This 100 bps rise in expectations from the Fed itself accounted for a major negative surprise in real time, though perhaps it shouldn’t have. After all, +3.4% for full-year 2022 would have meant only one more quarter-point hike over the course of the final two FOMC meetings for the year. At 4.4% — representing a 4.25-4.50% range overall — the Fed is now implying one 75 bps hike and one 50 bps hike. That’s perhaps a bit higher than markets were projecting, but not all that much higher.

Further on in the Fed’s projections today, for 2023 the median forecast for Fed funds is +4.6%, which implies a 25 bps hike for the entire year (though again up, from +3.8% projected in June), then a loosening down to +3.9% in 2024 and +2.9% in 2025. It is at that point, the Fed currently feels, that the economy will hit the +2% inflation target. While 75 bps for September of this year was a unanimous decision, 10 Fed members project these interest rate numbers will come down lower than the median over this forward-looking chart.

Once Fed Chair Powell took the podium following the report’s release and explained that these moves will continue to be “data driven,” markets shot back up not only into positive territory, but to session highs. This was short-lived, however, as the Fed Chair remarked his general view “has not changed since Jackson Hole,” when a forcefully hawkish Powell virtually killed a near-term rally in the markets that the worst from the Fed was hopefully over.
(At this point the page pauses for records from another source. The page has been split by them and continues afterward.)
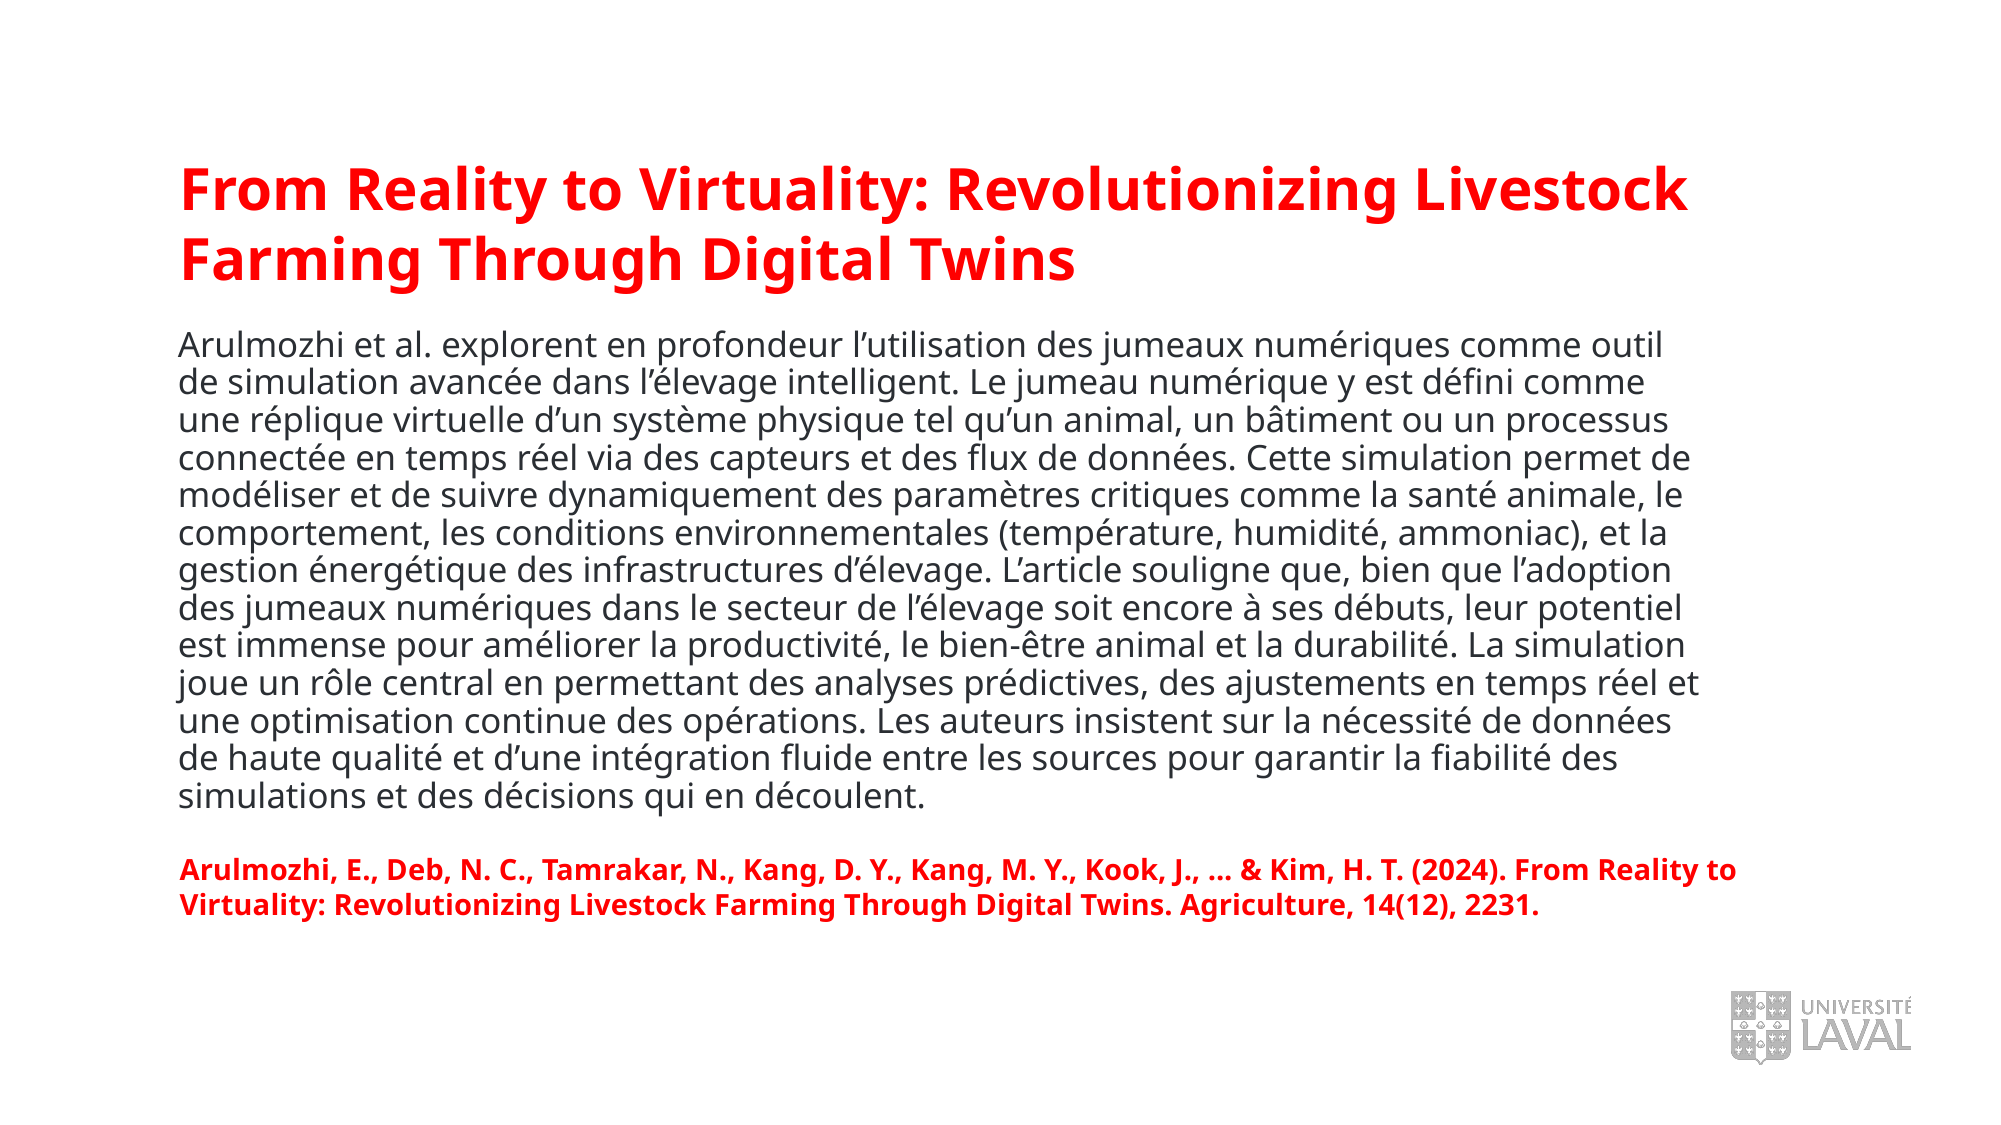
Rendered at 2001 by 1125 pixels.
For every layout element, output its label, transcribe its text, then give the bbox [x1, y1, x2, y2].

text_box From Reality to Virtuality: Revolutionizing Livestock Farming Through Digital Twins [159, 132, 1909, 327]
text_box Arulmozhi et al. explorent en profondeur l’utilisation des jumeaux numériques comme outil de simulation avancée dans l’élevage intelligent. Le jumeau numérique y est défini comme une réplique virtuelle d’un système physique tel qu’un animal, un bâtiment ou un processus connectée en temps réel via des capteurs et des flux de données. Cette simulation permet de modéliser et de suivre dynamiquement des paramètres critiques comme la santé animale, le comportement, les conditions environnementales (température, humidité, ammoniac), et la gestion énergétique des infrastructures d’élevage. L’article souligne que, bien que l’adoption des jumeaux numériques dans le secteur de l’élevage soit encore à ses débuts, leur potentiel est immense pour améliorer la productivité, le bien-être animal et la durabilité. La simulation joue un rôle central en permettant des analyses prédictives, des ajustements en temps réel et une optimisation continue des opérations. Les auteurs insistent sur la nécessité de données de haute qualité et d’une intégration fluide entre les sources pour garantir la fiabilité des simulations et des décisions qui en découlent. [177, 326, 1711, 820]
picture [1731, 991, 1911, 1065]
text_box Arulmozhi, E., Deb, N. C., Tamrakar, N., Kang, D. Y., Kang, M. Y., Kook, J., ... & Kim, H. T. (2024). From Reality to Virtuality: Revolutionizing Livestock Farming Through Digital Twins. Agriculture, 14(12), 2231. [159, 831, 1909, 949]
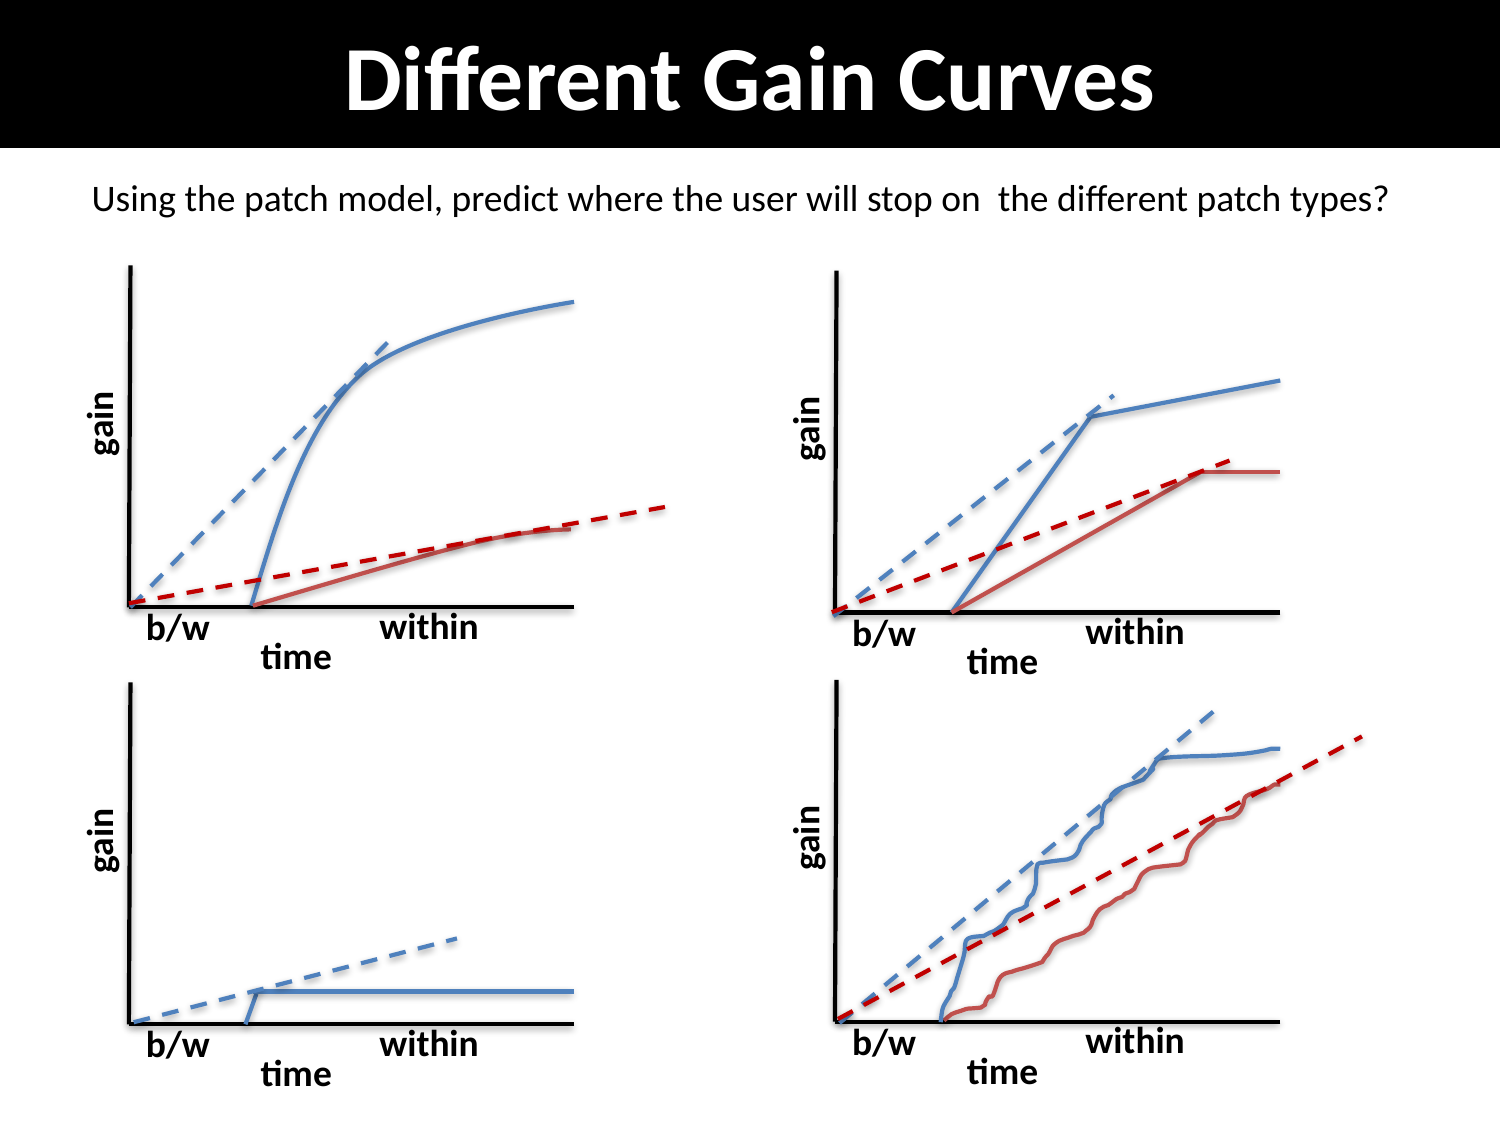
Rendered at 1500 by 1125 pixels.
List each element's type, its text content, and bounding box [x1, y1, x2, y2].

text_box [68, 682, 575, 1103]
text_box Using the patch model, predict where the user will stop on the different patch types? [76, 166, 1407, 227]
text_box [133, 938, 458, 1023]
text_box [837, 707, 1363, 1024]
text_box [68, 265, 575, 681]
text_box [774, 270, 1281, 679]
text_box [831, 394, 1230, 617]
title Different Gain Curves [0, 0, 1500, 148]
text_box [128, 338, 666, 608]
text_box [774, 679, 1281, 1100]
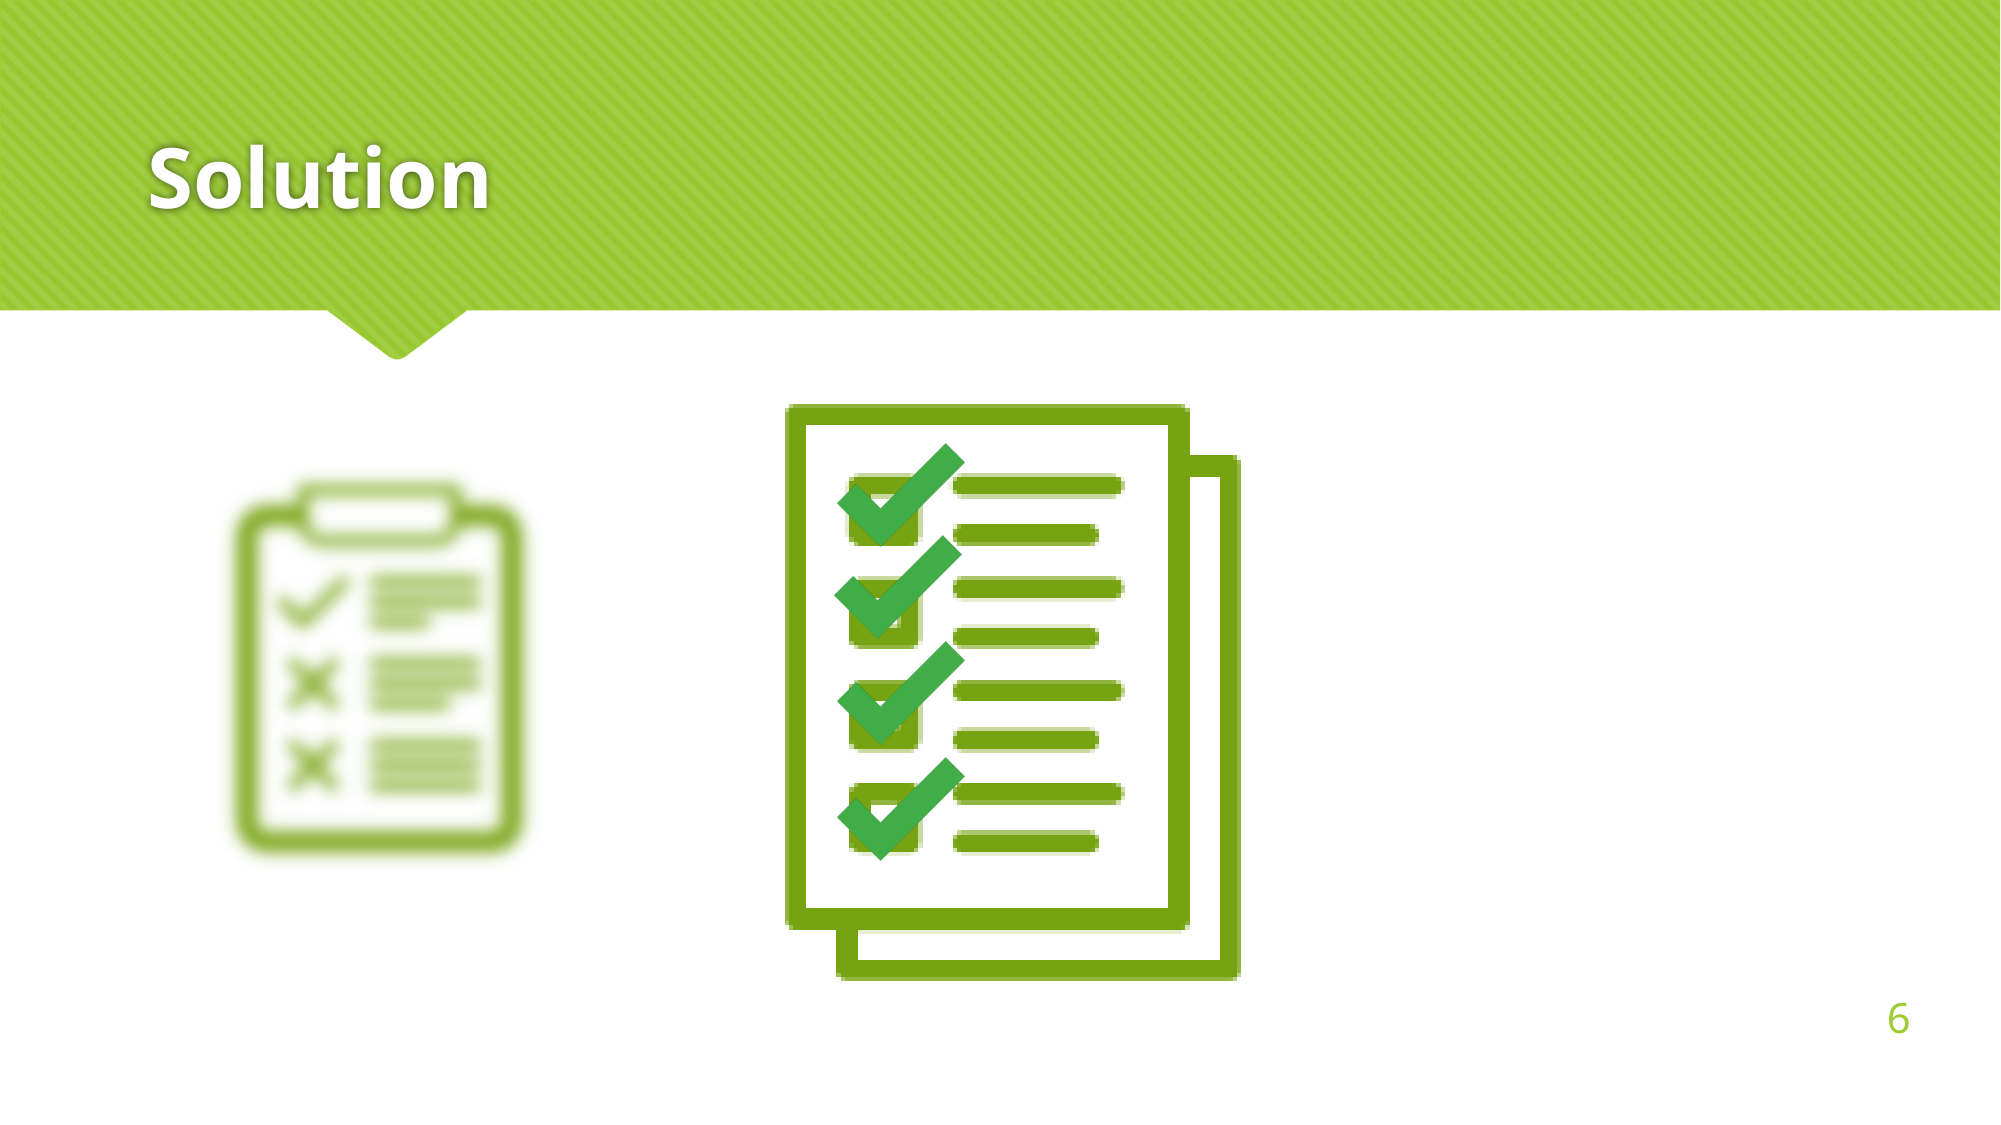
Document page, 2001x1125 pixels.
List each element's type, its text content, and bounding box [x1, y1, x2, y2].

While Powell said the Fed remained “strongly committed to bringing inflation back to its +2% goal,” he cited the “labor market continues to be out of balance… and remains extremely tight.” He also acknowledged the housing sector has “weakened significantly” with consumer spending and fixed investment dutifully moving lower, but said the Fed would continue increasing rates and reduce its balance sheet until there is “compelling evidence inflation has come down.”

Long story short, we’re now at session lows at the close of the trading day. Three of the four major indices dropped in lock-step, with the Dow, S&P 500 and Nasdaq slipping -1.70%, -1.71% and -1.79%, respectively. It’s another -544 points for the blue-chip Dow 30 and -204 points for the Nasdaq. Don’t look now, but those mid-June lows are now on the radar screen.